SNAM Pipeline Network — Redait Tsegaye Legesse

Overview

SNAM operates one of Europe’s largest natural gas transmission networks, with pipelines running across the entire Italian territory. The project required creating a complete BIM model of the existing pipeline infrastructure — not from drawings, but from raw survey data: sequences of XYZ coordinates, estimated segment lengths, and component type designations.

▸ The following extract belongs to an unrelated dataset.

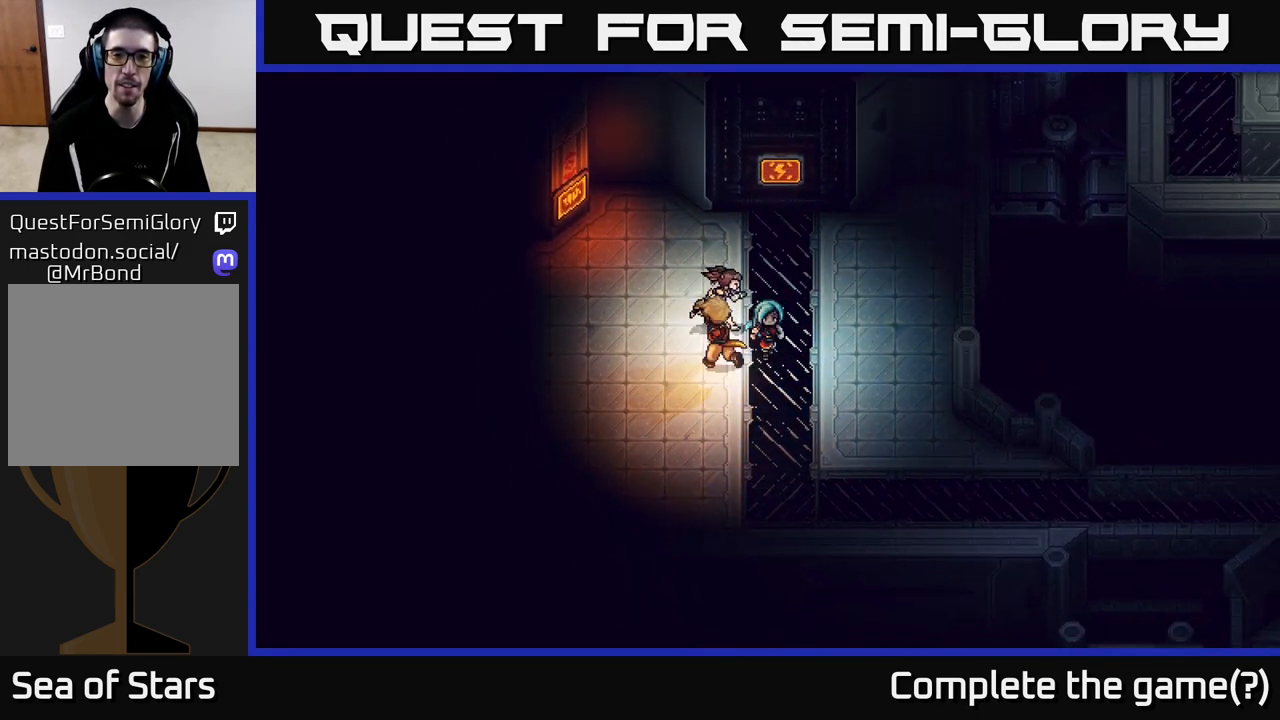
{"buttons": [], "left_stick": "center", "right_stick": "center", "events": [[133, "left_stick", "up-left"], [367, "left_stick", "center"]]}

Italy map — SNAM national pipeline network extent — SNAM operates across the full Italian national territory

SNAM pipeline BIM model in Revit showing reconstructed pipeline geometry — Reconstructed pipeline segment in Revit — geometry generated algorithmically from coordinate data

The Problem: Data Is Not a Model

Survey data for pipeline infrastructure is rarely clean. Coordinate sets require interpretation: which points define a straight segment and which mark a bend? What type of elbow was used at a given turn — a standard curve or a barrier fitting? Where do human data-entry errors produce coordinates that break the pipeline geometry?

Manual modeling at this scale was not feasible. The solution had to be algorithmic.

The Algorithm: Elbow Type Logic

The core challenge was teaching the script to identify elbow types from the angular relationships between consecutive pipeline segments. Each junction could be one of several fitting types — CURV (curved elbow) or BARR (barrier fitting) — and the correct identification mattered for both geometry and specifications.

Algorithm decision diagram showing elbow type identification across four pipeline scenarios — Algorithm logic — four scenarios for elbow type identification from coordinate geometry. The script reads the angle and point configuration at each junction to determine the correct fitting type.

Real survey data produces situations that fall outside the clean scenarios: multiple BARR points clustered at a junction, CURV markers without a clear apex, ambiguous configurations flagged with !? for manual review. The algorithm was designed to handle the predictable cases automatically and surface the uncertain ones rather than making silent errors.

Extended elbow logic diagram showing ambiguous and complex multi-fitting junction scenarios — Edge cases — complex junction configurations where the algorithm flags ambiguity (!?) for human review rather than guessing. Designing for failure modes was as important as designing for the standard cases.

Result

The Grasshopper scripts processed coordinate datasets and produced fully connected pipeline geometry in Revit — with component types placed at each junction, segment lengths calculated, and all data linked to the BIM element parameters. Sections of the national network that would have taken weeks of manual modeling were reconstructed in a fraction of the time.

The more significant outcome was methodological: a reusable workflow that could be applied to additional network sections as the project expanded, with the algorithm’s behavior documented and the edge-case handling transparent.